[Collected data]
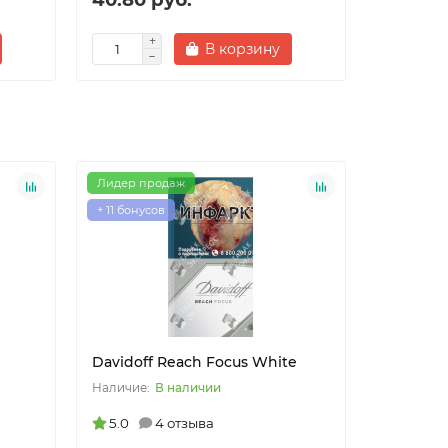
В корзину
Лидер продаж
Лидер пр
+ 11 бонусов
+ 11 бонус
Davidoff Reach Focus White
Davidoff
В наличии
5.0
4 отзыва
4.5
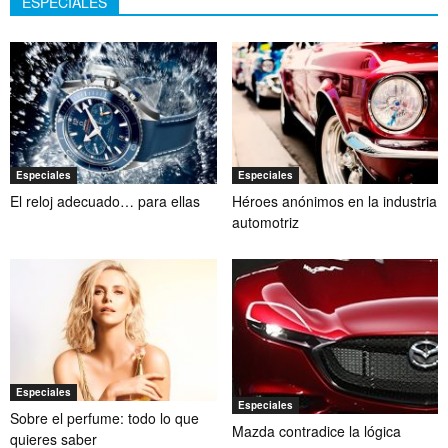
ESPECIALES
Especiales
Especiales
El reloj adecuado… para ellas
Héroes anónimos en la industria
automotriz
Especiales
Especiales
Sobre el perfume: todo lo que
Mazda contradice la lógica
quieres saber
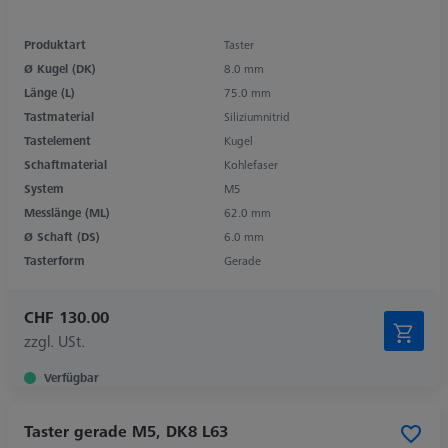
Produktart
Taster
Ø Kugel (DK)
8.0 mm
Länge (L)
75.0 mm
Tastmaterial
Siliziumnitrid
Tastelement
Kugel
Schaftmaterial
Kohlefaser
System
M5
Messlänge (ML)
62.0 mm
Ø Schaft (DS)
6.0 mm
Tasterform
Gerade
CHF 130.00
zzgl. USt.
Verfügbar
Taster gerade M5, DK8 L63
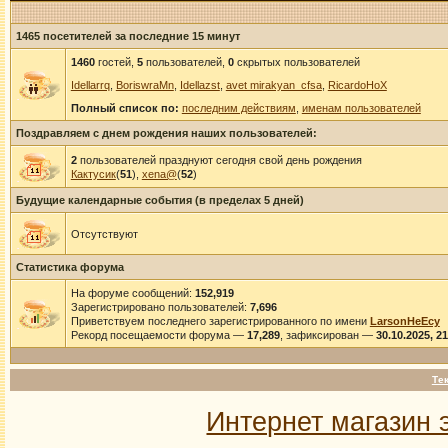
1465 посетителей за последние 15 минут
1460
гостей,
5
пользователей,
0
скрытых пользователей
Idellarrq
,
BoriswraMn
,
Idellazst
,
avet mirakyan_cfsa
,
RicardoHoX
Полный список по:
последним действиям
,
именам пользователей
Поздравляем с днем рождения наших пользователей:
2
пользователей празднуют сегодня свой день рождения
Кактусик
(
51
),
xena@
(
52
)
Будущие календарные события (в пределах 5 дней)
Отсутствуют
Статистика форума
На форуме сообщений:
152,919
Зарегистрировано пользователей:
7,696
Приветствуем последнего зарегистрированного по имени
LarsonHeEcy
Рекорд посещаемости форума —
17,289
, зафиксирован —
30.10.2025, 2
Те
Интернет магазин 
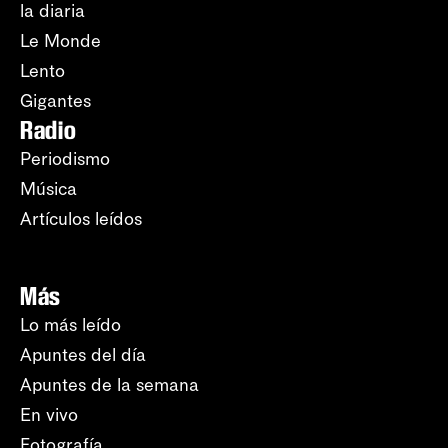
la diaria
Le Monde
Lento
Gigantes
Radio
Periodismo
Música
Artículos leídos
Más
Lo más leído
Apuntes del día
Apuntes de la semana
En vivo
Fotografía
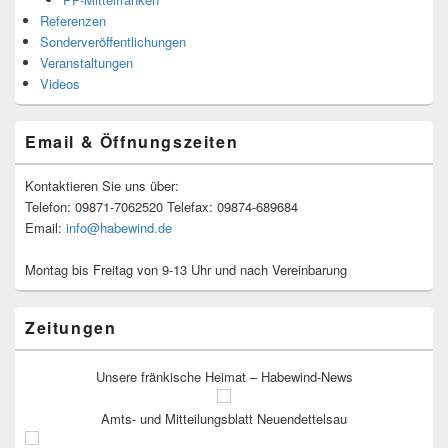
Referenzen
Sonderveröffentlichungen
Veranstaltungen
Videos
Email & Öffnungszeiten
Kontaktieren Sie uns über:
Telefon: 09871-7062520 Telefax: 09874-689684
Email:
info@habewind.de
Montag bis Freitag von 9-13 Uhr und nach Vereinbarung
Zeitungen
Unsere fränkische Heimat – Habewind-News
Amts- und Mitteilungsblatt Neuendettelsau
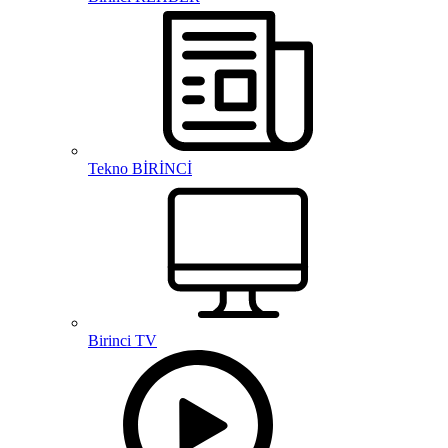
Tekno BİRİNCİ
Birinci TV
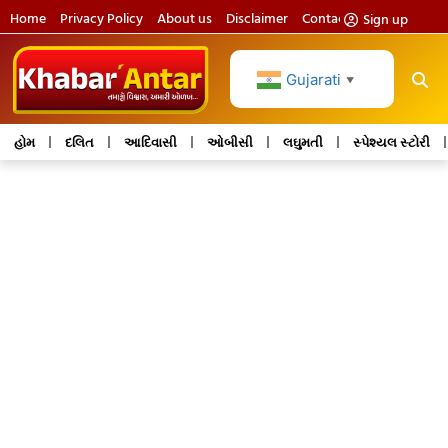
Home
Privacy Policy
About us
Disclaimer
Contact us
Sign up
Gujarati
▼
હોમ
દલિત
આદિવાસી
ઓબીસી
લઘુમતી
સ્પેશ્યલ સ્ટોરી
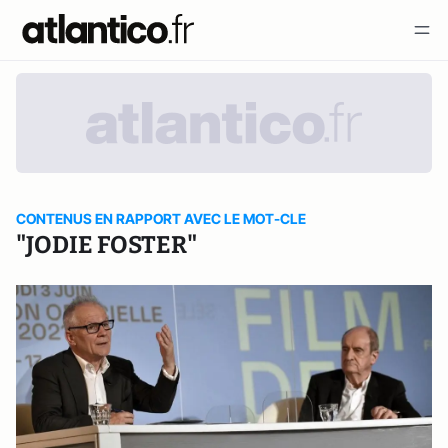
CONTENUS EN RAPPORT AVEC LE MOT-CLE
"JODIE FOSTER"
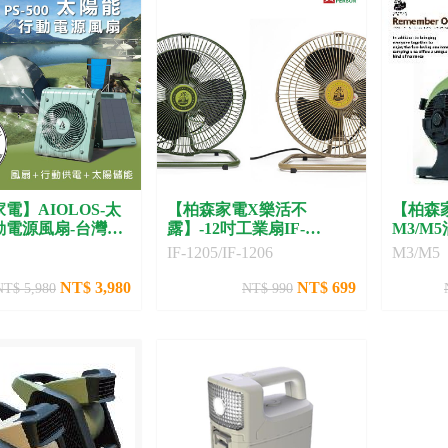
電】AIOLOS-太
【柏森家電X樂活不
【柏森家
動電源風扇-台灣製
露】-12吋工業扇IF-
M3/M
00
1205/IF-1206
IF-1205/IF-1206
M3/M5
NT$ 3,980
NT$ 699
NT$ 5,980
NT$ 990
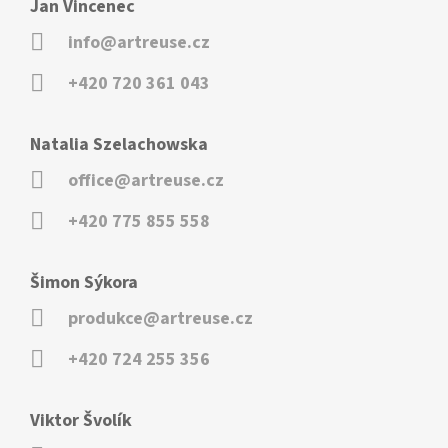
Jan Vincenec
info@artreuse.cz
+420 720 361 043
Natalia Szelachowska
office@artreuse.cz
+420 775 855 558
Šimon Sýkora
produkce@artreuse.cz
+420 724 255 356
Viktor Švolík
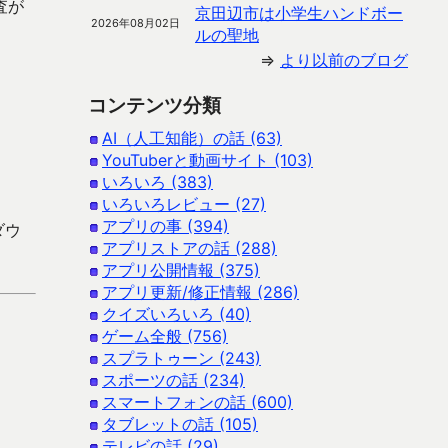
査が
京田辺市は小学生ハンドボー
2026年08月02日
ルの聖地
⇒
より以前のブログ
コンテンツ分類
AI（人工知能）の話 (63)
YouTuberと動画サイト (103)
いろいろ (383)
いろいろレビュー (27)
アプリの事 (394)
ダウ
アプリストアの話 (288)
アプリ公開情報 (375)
アプリ更新/修正情報 (286)
クイズいろいろ (40)
ゲーム全般 (756)
スプラトゥーン (243)
スポーツの話 (234)
スマートフォンの話 (600)
タブレットの話 (105)
テレビの話 (29)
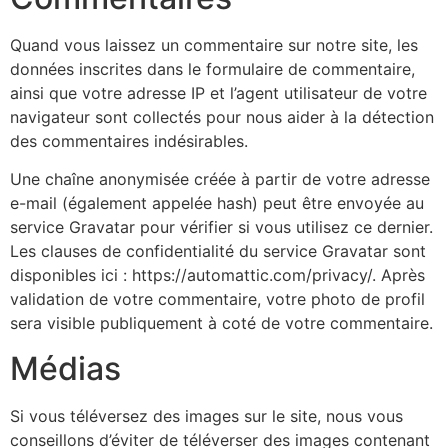
Quand vous laissez un commentaire sur notre site, les
données inscrites dans le formulaire de commentaire,
ainsi que votre adresse IP et l’agent utilisateur de votre
navigateur sont collectés pour nous aider à la détection
des commentaires indésirables.
Une chaîne anonymisée créée à partir de votre adresse
e-mail (également appelée hash) peut être envoyée au
service Gravatar pour vérifier si vous utilisez ce dernier.
Les clauses de confidentialité du service Gravatar sont
disponibles ici : https://automattic.com/privacy/. Après
validation de votre commentaire, votre photo de profil
sera visible publiquement à coté de votre commentaire.
Médias
Si vous téléversez des images sur le site, nous vous
conseillons d’éviter de téléverser des images contenant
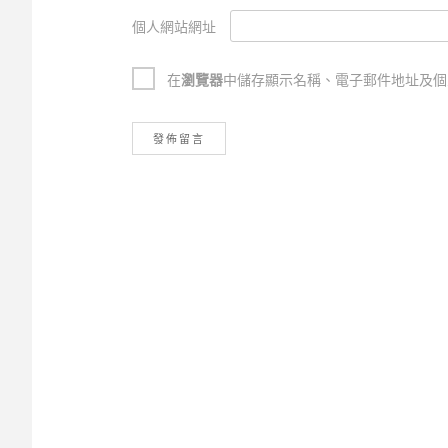
個人網站網址
在
瀏覽器
中儲存顯示名稱、電子郵件地址及個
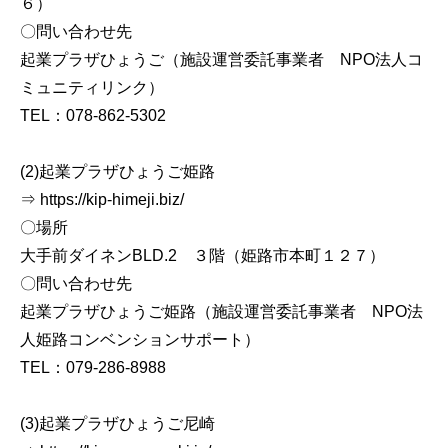
６）
〇問い合わせ先
起業プラザひょうご（施設運営委託事業者 NPO法人コ
ミュニティリンク）
TEL：078-862-5302
(2)起業プラザひょうご姫路
⇒ https://kip-himeji.biz/
〇場所
大手前ダイネンBLD.2 ３階（姫路市本町１２７）
〇問い合わせ先
起業プラザひょうご姫路（施設運営委託事業者 NPO法
人姫路コンベンションサポート）
TEL：079-286-8988
(3)起業プラザひょうご尼崎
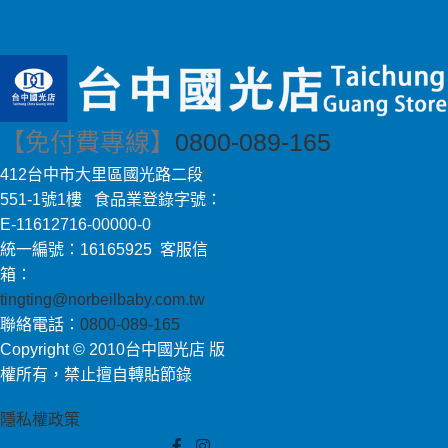
【免付費專線】
0800-089-165
412台中市大里區國光路二段
551-1號1樓 食品業登錄字號：
E-11612716-00000-0
統一編號：16165925 客服信
箱：
tingting@norbeilbaby.com.tw
聯絡電話：
0800-089-165
Copyright © 2010台中國光店 版
權所有，禁止擅自轉貼節錄
隱私權政策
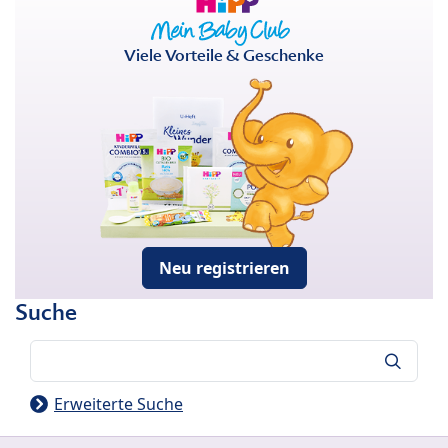
Viele Vorteile & Geschenke
Neu registrieren
Suche
Suche
Erweiterte Suche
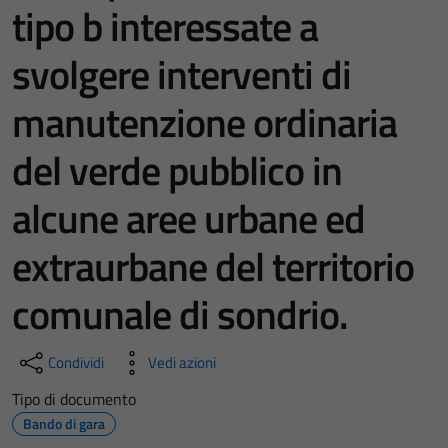
tipo b interessate a
svolgere interventi di
manutenzione ordinaria
del verde pubblico in
alcune aree urbane ed
extraurbane del territorio
comunale di sondrio.
Condividi
Vedi azioni
Tipo di documento
Bando di gara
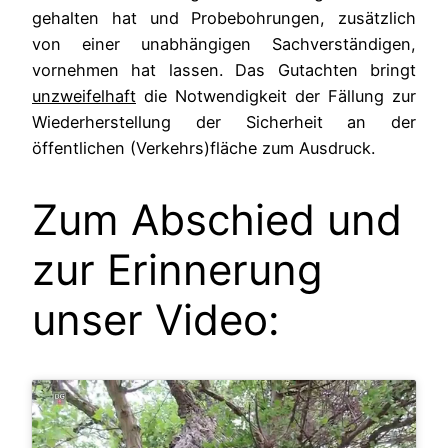
gehalten hat und Probebohrungen, zusätzlich
von einer unabhängigen Sachverständigen,
vornehmen hat lassen. Das Gutachten bringt
unzweifelhaft
die Notwendigkeit der Fällung zur
Wiederherstellung der Sicherheit an der
öffentlichen (Verkehrs)fläche zum Ausdruck.
Zum Abschied und
zur Erinnerung
unser Video:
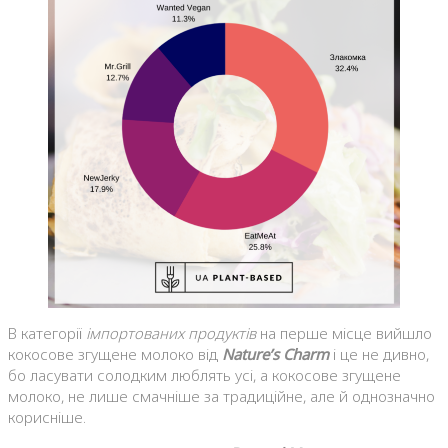
В категорії
імпортованих продуктів
на перше місце вийшло
кокосове згущене молоко від
Nature’s Charm
і це не дивно,
бо ласувати солодким люблять усі, а кокосове згущене
молоко, не лише смачніше за традиційне, але й однозначно
корисніше.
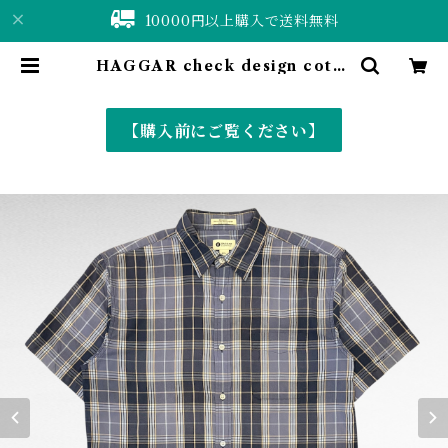
10000円以上購入で送料無料
HAGGAR check design cotto
n polyester shirt | 仙台 古着屋
ShuShuBell online shop〈古着
&vintage〉
【購入前にご覧ください】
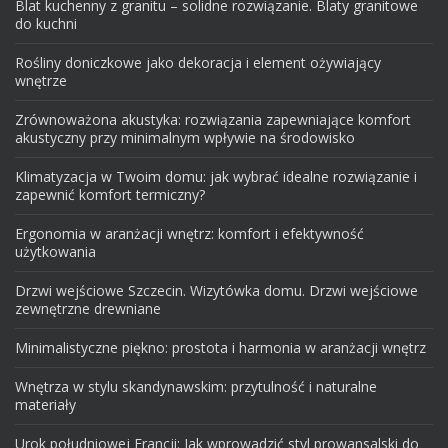
Blat kuchenny z granitu – solidne rozwiązanie. Blaty granitowe
do kuchni
Rośliny doniczkowe jako dekoracja i element ożywiający
wnętrze
Zrównoważona akustyka: rozwiązania zapewniające komfort
akustyczny przy minimalnym wpływie na środowisko
Klimatyzacja w Twoim domu: jak wybrać idealne rozwiązanie i
zapewnić komfort termiczny?
Ergonomia w aranżacji wnętrz: komfort i efektywność
użytkowania
Drzwi wejściowe Szczecin. Wizytówka domu. Drzwi wejściowe
zewnętrzne drewniane
Minimalistyczne piękno: prostota i harmonia w aranżacji wnętrz
Wnętrza w stylu skandynawskim: przytulność i naturalne
materiały
Urok południowej Francji: Jak wprowadzić styl prowansalski do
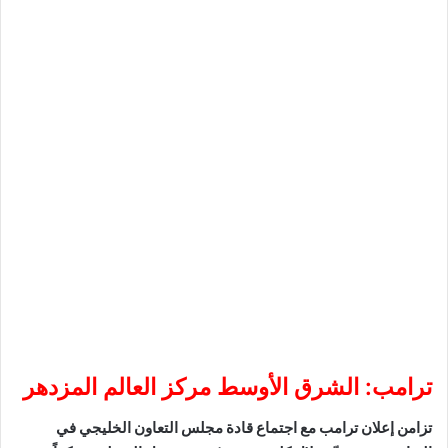
ترامب: الشرق الأوسط مركز العالم المزدهر
تزامن إعلان ترامب مع اجتماع قادة مجلس التعاون الخليجي في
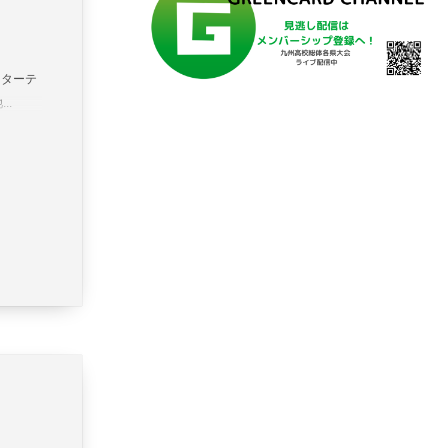
4 スターテ
..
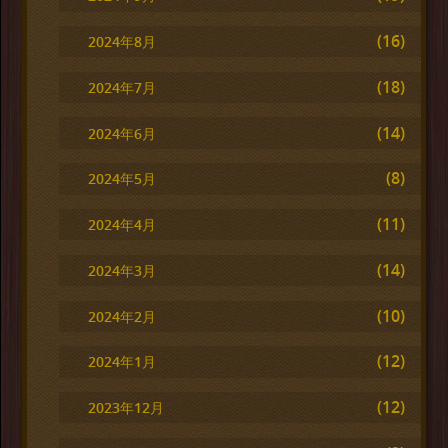
(16)
2024年8月
(18)
2024年7月
(14)
2024年6月
(8)
2024年5月
(11)
2024年4月
(14)
2024年3月
(10)
2024年2月
(12)
2024年1月
(12)
2023年12月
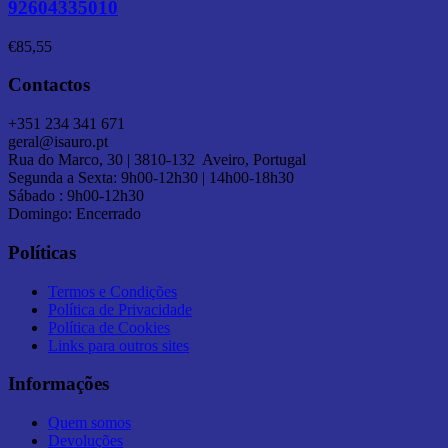
92604335010
€
85,55
Contactos
+351 234 341 671
geral@isauro.pt
Rua do Marco, 30 | 3810-132 Aveiro, Portugal
Segunda a Sexta: 9h00-12h30 | 14h00-18h30
Sábado : 9h00-12h30
Domingo: Encerrado
Políticas
Termos e Condições
Política de Privacidade
Política de Cookies
Links para outros sites
Informações
Quem somos
Devoluções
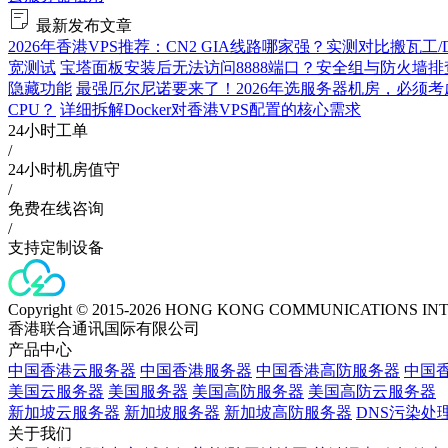
最新发布文章
2026年香港VPS推荐：CN2 GIA线路哪家强？实测对比搬瓦工/D
宽测试
宝塔面板安装后无法访问8888端口？安全组与防火墙排
隐藏功能
最强厄尔尼诺要来了！2026年选服务器机房，必须考
CPU？
详细拆解Docker对香港VPS配置的核心需求
24小时工单
/
24小时机房值守
/
免费在线咨询
/
支持定制设备
Copyright © 2015-2026 HONG KONG COMMUNICATIONS IN
香港联合通讯国际有限公司
产品中心
中国香港云服务器
中国香港服务器
中国香港高防服务器
中国香
美国云服务器
美国服务器
美国高防服务器
美国高防云服务器
新加坡云服务器
新加坡服务器
新加坡高防服务器
DNS污染处
关于我们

* _EXERCISE_
From the data above, copy each line where the string "rozwiązanie" appears.

* _SOLUTION TO THIS PROBLEM_
Blat kuchenny z granitu – solidne rozwiązanie. Blaty granitowe
Klimatyzacja w Twoim domu: jak wybrać idealne rozwiązanie i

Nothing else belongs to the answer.